25 Sep 2024

IASS Webinar 44: Random Forests and Mixed Effects Random Forests for Small Area Estimation of General Parameters

Date 25 Sep 2024
Time 12:00 GMT+02:00 - 13:30 GMT+02:00
Level of instruction Intermediate
Instructor
Nikos Tzavidis
Registration fee

Webinar Abstract

Random forests demonstrate excellent predictive performance. The use of few tuning parameters, automated model-selection, and their ability to detect higher order interactions and complex relationships make their use appealing. Examples of research on tree-based methods for the analysis of complex survey data and survey estimation include Toth & Eltinge (2011), Breidt & Opsomer (2017), Bilton et al. (2017), and Bilton et al. (2020). More recently, Dagdoug et al. (2021) study the theoretical properties of random forests for complex survey data.

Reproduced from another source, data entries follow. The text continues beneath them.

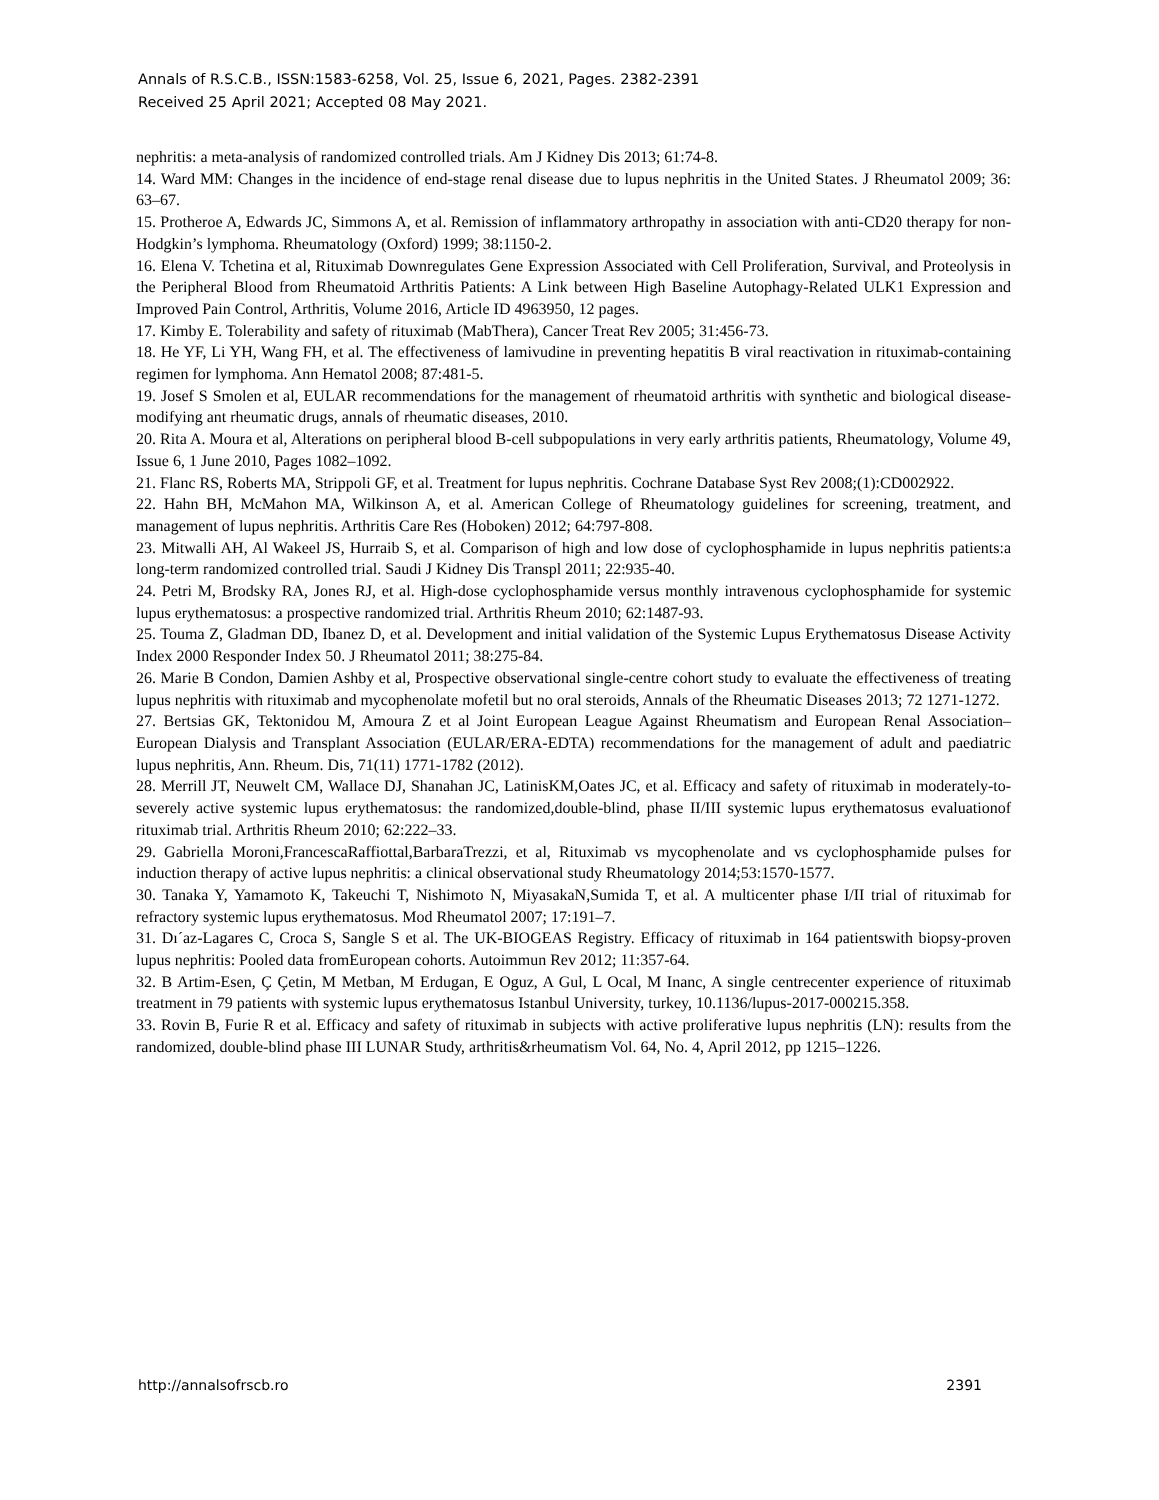Annals of R.S.C.B., ISSN:1583-6258, Vol. 25, Issue 6, 2021, Pages. 2382-2391
Received 25 April 2021; Accepted 08 May 2021.
nephritis: a meta-analysis of randomized controlled trials. Am J Kidney Dis 2013; 61:74-8.
14. Ward MM: Changes in the incidence of end-stage renal disease due to lupus nephritis in the United States. J Rheumatol 2009; 36: 63–67.
15. Protheroe A, Edwards JC, Simmons A, et al. Remission of inflammatory arthropathy in association with anti-CD20 therapy for non-Hodgkin’s lymphoma. Rheumatology (Oxford) 1999; 38:1150-2.
16. Elena V. Tchetina et al, Rituximab Downregulates Gene Expression Associated with Cell Proliferation, Survival, and Proteolysis in the Peripheral Blood from Rheumatoid Arthritis Patients: A Link between High Baseline Autophagy-Related ULK1 Expression and Improved Pain Control, Arthritis, Volume 2016, Article ID 4963950, 12 pages.
17. Kimby E. Tolerability and safety of rituximab (MabThera), Cancer Treat Rev 2005; 31:456-73.
18. He YF, Li YH, Wang FH, et al. The effectiveness of lamivudine in preventing hepatitis B viral reactivation in rituximab-containing regimen for lymphoma. Ann Hematol 2008; 87:481-5.
19. Josef S Smolen et al, EULAR recommendations for the management of rheumatoid arthritis with synthetic and biological disease-modifying ant rheumatic drugs, annals of rheumatic diseases, 2010.
20. Rita A. Moura et al, Alterations on peripheral blood B-cell subpopulations in very early arthritis patients, Rheumatology, Volume 49, Issue 6, 1 June 2010, Pages 1082–1092.
21. Flanc RS, Roberts MA, Strippoli GF, et al. Treatment for lupus nephritis. Cochrane Database Syst Rev 2008;(1):CD002922.
22. Hahn BH, McMahon MA, Wilkinson A, et al. American College of Rheumatology guidelines for screening, treatment, and management of lupus nephritis. Arthritis Care Res (Hoboken) 2012; 64:797-808.
23. Mitwalli AH, Al Wakeel JS, Hurraib S, et al. Comparison of high and low dose of cyclophosphamide in lupus nephritis patients:a long-term randomized controlled trial. Saudi J Kidney Dis Transpl 2011; 22:935-40.
24. Petri M, Brodsky RA, Jones RJ, et al. High-dose cyclophosphamide versus monthly intravenous cyclophosphamide for systemic lupus erythematosus: a prospective randomized trial. Arthritis Rheum 2010; 62:1487-93.
25. Touma Z, Gladman DD, Ibanez D, et al. Development and initial validation of the Systemic Lupus Erythematosus Disease Activity Index 2000 Responder Index 50. J Rheumatol 2011; 38:275-84.
26. Marie B Condon, Damien Ashby et al, Prospective observational single-centre cohort study to evaluate the effectiveness of treating lupus nephritis with rituximab and mycophenolate mofetil but no oral steroids, Annals of the Rheumatic Diseases 2013; 72 1271-1272.
27. Bertsias GK, Tektonidou M, Amoura Z et al Joint European League Against Rheumatism and European Renal Association–European Dialysis and Transplant Association (EULAR/ERA-EDTA) recommendations for the management of adult and paediatric lupus nephritis, Ann. Rheum. Dis, 71(11) 1771-1782 (2012).
28. Merrill JT, Neuwelt CM, Wallace DJ, Shanahan JC, LatinisKM,Oates JC, et al. Efficacy and safety of rituximab in moderately-to-severely active systemic lupus erythematosus: the randomized,double-blind, phase II/III systemic lupus erythematosus evaluationof rituximab trial. Arthritis Rheum 2010; 62:222–33.
29. Gabriella Moroni,FrancescaRaffiottal,BarbaraTrezzi, et al, Rituximab vs mycophenolate and vs cyclophosphamide pulses for induction therapy of active lupus nephritis: a clinical observational study Rheumatology 2014;53:1570-1577.
30. Tanaka Y, Yamamoto K, Takeuchi T, Nishimoto N, MiyasakaN,Sumida T, et al. A multicenter phase I/II trial of rituximab for refractory systemic lupus erythematosus. Mod Rheumatol 2007; 17:191–7.
31. Dı´az-Lagares C, Croca S, Sangle S et al. The UK-BIOGEAS Registry. Efficacy of rituximab in 164 patientswith biopsy-proven lupus nephritis: Pooled data fromEuropean cohorts. Autoimmun Rev 2012; 11:357-64.
32. B Artim-Esen, Ç Çetin, M Metban, M Erdugan, E Oguz, A Gul, L Ocal, M Inanc, A single centrecenter experience of rituximab treatment in 79 patients with systemic lupus erythematosus Istanbul University, turkey, 10.1136/lupus-2017-000215.358.
33. Rovin B, Furie R et al. Efficacy and safety of rituximab in subjects with active proliferative lupus nephritis (LN): results from the randomized, double-blind phase III LUNAR Study, arthritis&rheumatism Vol. 64, No. 4, April 2012, pp 1215–1226.
http://annalsofrscb.ro 2391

In this work we study the use of random forests and extensions for estimating general small area parameters. Conventionally, random forests do not include random effects. Random effects play a central role in small area estimation. We propose an extension of random forests to mixed effects random forests that combines the random forest fitting algorithm with a mixed effects model to exploit clustering in out-of-bag residuals. The
proposed fitting algorithm extends previous work by Krennmair & Schmid (2022). The fitting algorithm uses non-parametric bootstrap to correct the bias due to the estimation of the random forest in the estimated residual variance (Mendez & Lohr, 2011) before proceeding to estimate the variance components and the random effects. Ignoring this bias impacts both on point and mean squared error (MSE) estimation. Estimators of general small area parameters are derived by using a smearing estimator of the area-specific distribution function (Chambers et al., 2014). MSE estimation under machine learning methods remains a largely unexplored research area. In this work we study MSE estimation using non-parametric block bootstrap with appropriate scaling of the residuals. The proposed methods are evaluated in model-based simulations and by using real data from a poverty assessment case study in Mozambique. Comparisons to industry standard methods under a linear mixed model e.g., the Empirical Best Predictor, also with data driven transformations, and to a synthetic estimator under the random forest are presented. The empirical evaluations and the real data application inform us about (a) the impact of including random effects in random forests, (b) the importance of using data transformations with random forests, and (c) the performance of point and MSE estimators. The current approach to including random effects in random forests is more in line with the data modelling culture than the algorithmic modelling culture (Breiman, 2001; Efron, 2020). We critically discuss the proposed approach and outline possible alternatives. 

Instructors

Nikos Tzavidis
Instructor
Nikos Tzavidis

About the instructor

Nikos Tzavidis is Professor of Statistical Methodology at the University of Southampton. His research focuses on topics in small area estimation, outlier robust estimation, quantile regression, applications of machine learning to official statistics and the integration of survey and geospatial data. Nikos’s work is supported by funding from the UK Economic and Social Research Council, the European Commission, the UK Office for National Statistics, FCDO, the United Nations and the World Bank. Nikos has served as Head of Department of Social Statistics and Demography and Head of the School of Economic, Social and Political Sciences at Southampton. Between 2021 and 2023, he served as Vice-President of the International Association of Survey Statisticians and is currently member of the Advisory Board on Ethics of the International Statistical Institute. Nikos currently serves on the editorial boards of the Journal of the Royal Statistical Society Series C, the Journal of Official Statistics, and International Statistical Review.  From January 1 st , 2025, he will be joint Editor of the Journal of the Royal Statistical Society Series A.